Clinical significance of serum and tumor tissue endostatin evaluation in operable non-small cell lung cancer.

Abstract

Endostatin, as the most potential antiangiogenic factor, is a naturally occurring fragment of collagen XVIII in bloodstream capable of inhibiting tumor growth and metastasis. This study was conducted to explore the clinical value of endostatin in serum and tumor tissue in patients with operable non-small cell lung cancer (NSCLC). ELISA and immunohistochemistry were applied to detect the expression of endostatin in serum and tumor tissue in 105 patient-matched operable NSCLC patients. The serum level of endostatin was significantly higher in NSCLC patients than healthy individuals (P=0.0018). Cases with poorer differentiation showed a higher endostatin serum level (P=0.008).
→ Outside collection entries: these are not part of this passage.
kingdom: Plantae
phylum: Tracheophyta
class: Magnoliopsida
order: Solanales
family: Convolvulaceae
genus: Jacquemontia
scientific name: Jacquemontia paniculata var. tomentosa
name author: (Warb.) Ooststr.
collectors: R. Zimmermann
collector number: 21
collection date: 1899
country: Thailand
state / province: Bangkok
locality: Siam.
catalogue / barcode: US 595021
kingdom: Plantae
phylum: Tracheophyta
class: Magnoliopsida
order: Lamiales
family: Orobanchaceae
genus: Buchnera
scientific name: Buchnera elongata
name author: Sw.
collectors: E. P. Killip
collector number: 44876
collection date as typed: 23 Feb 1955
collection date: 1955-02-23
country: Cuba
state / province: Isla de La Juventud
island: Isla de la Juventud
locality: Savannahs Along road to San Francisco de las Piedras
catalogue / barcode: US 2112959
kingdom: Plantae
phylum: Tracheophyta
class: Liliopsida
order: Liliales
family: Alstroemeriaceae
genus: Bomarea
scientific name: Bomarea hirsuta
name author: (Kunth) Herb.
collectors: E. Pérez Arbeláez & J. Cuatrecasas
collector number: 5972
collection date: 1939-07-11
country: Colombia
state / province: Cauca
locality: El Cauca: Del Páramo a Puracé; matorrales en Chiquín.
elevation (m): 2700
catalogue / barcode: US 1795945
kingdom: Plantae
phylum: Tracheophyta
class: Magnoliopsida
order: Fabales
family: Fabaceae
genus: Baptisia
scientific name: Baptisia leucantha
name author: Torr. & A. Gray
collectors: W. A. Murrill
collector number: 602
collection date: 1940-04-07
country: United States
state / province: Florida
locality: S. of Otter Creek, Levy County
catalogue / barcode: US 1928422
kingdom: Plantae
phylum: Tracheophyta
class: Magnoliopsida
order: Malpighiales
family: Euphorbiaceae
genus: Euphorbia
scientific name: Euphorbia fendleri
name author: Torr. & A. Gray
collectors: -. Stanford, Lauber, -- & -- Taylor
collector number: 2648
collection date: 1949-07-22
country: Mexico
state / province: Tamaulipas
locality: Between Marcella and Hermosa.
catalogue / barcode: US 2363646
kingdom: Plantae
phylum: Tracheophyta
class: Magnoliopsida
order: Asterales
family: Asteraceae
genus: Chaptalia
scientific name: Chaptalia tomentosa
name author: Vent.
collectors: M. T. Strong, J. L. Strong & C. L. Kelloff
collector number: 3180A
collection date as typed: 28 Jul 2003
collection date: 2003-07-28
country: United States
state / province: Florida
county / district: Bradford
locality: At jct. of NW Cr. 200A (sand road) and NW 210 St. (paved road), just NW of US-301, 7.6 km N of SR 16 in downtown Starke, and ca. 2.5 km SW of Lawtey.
There was no significant correlation between tumor tissue expression and clinical parameters, such as TNM stage, differentiation degree, histological type and lymph node invasion status. A stronger expression of endostain in tumor tissue was associated with a higher serum level (r=0.223). The univariate and multivariate analyses with Cox proportional hazards model for overall survival showed that tumor stage and node status were independent prognostic factors, whereas neither endostatin levels in serum nor in tumor tissue showed potential in predicting the long-term survival of operable NSCLC patients. In conclusion, the results observed in the present study did not support the prediction of overall survival in operable NSCLC based on the expression levels of endostatin in serum and tumor tissue.